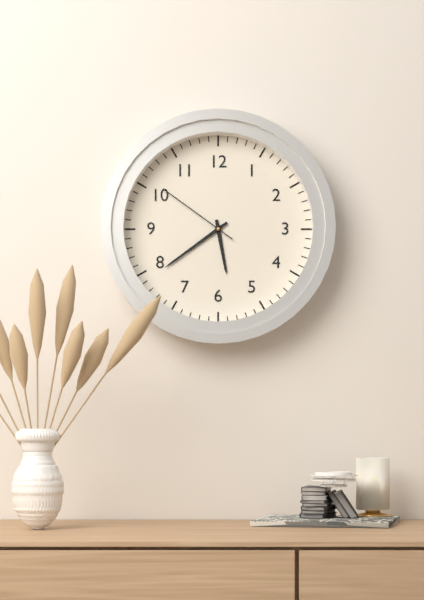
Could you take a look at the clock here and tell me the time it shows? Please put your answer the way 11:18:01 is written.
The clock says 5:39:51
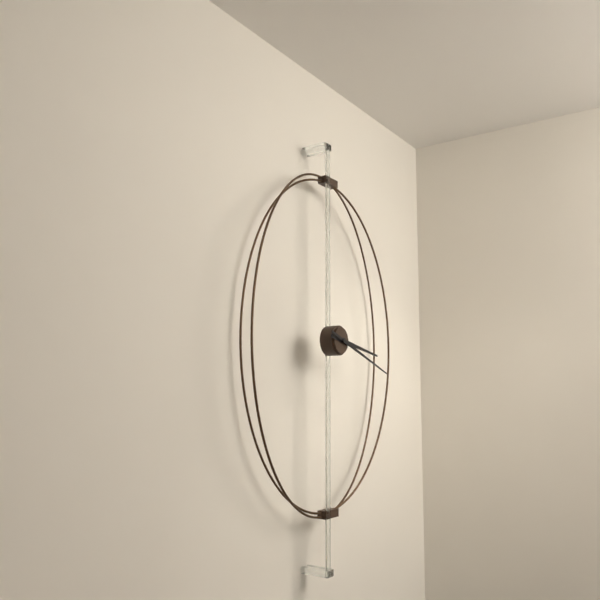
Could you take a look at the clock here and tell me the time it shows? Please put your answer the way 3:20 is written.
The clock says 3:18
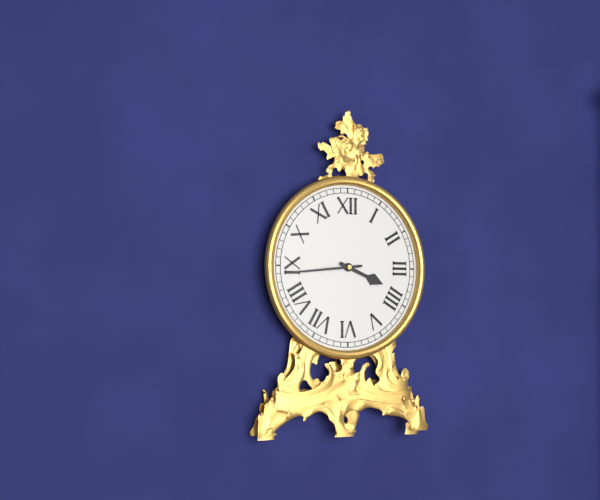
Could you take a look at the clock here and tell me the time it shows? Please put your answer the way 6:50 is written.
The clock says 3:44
---
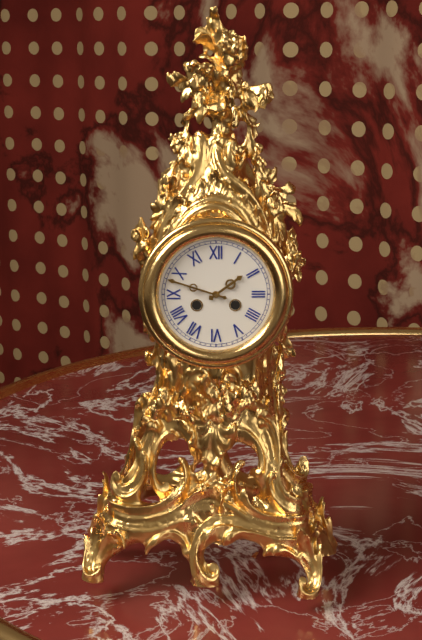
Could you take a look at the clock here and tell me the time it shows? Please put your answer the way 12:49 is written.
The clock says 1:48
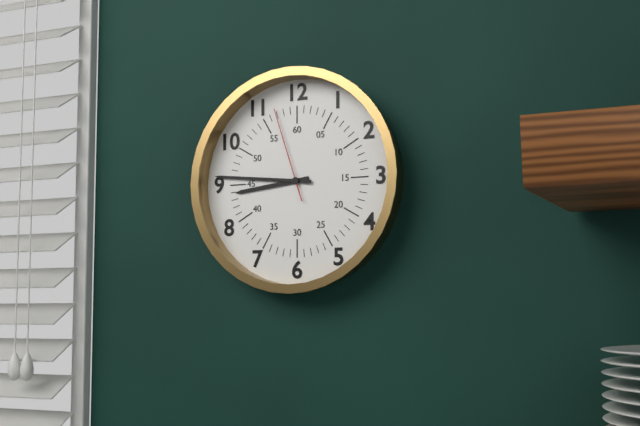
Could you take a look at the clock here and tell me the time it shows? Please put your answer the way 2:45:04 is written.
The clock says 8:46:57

_What the task requires_:
Can you copy out, word for word, the material from the line containing "6:50 is written." up to and including the line containing "The clock says 3:44"?

_Written response_:
Could you take a look at the clock here and tell me the time it shows? Please put your answer the way 6:50 is written.
The clock says 3:44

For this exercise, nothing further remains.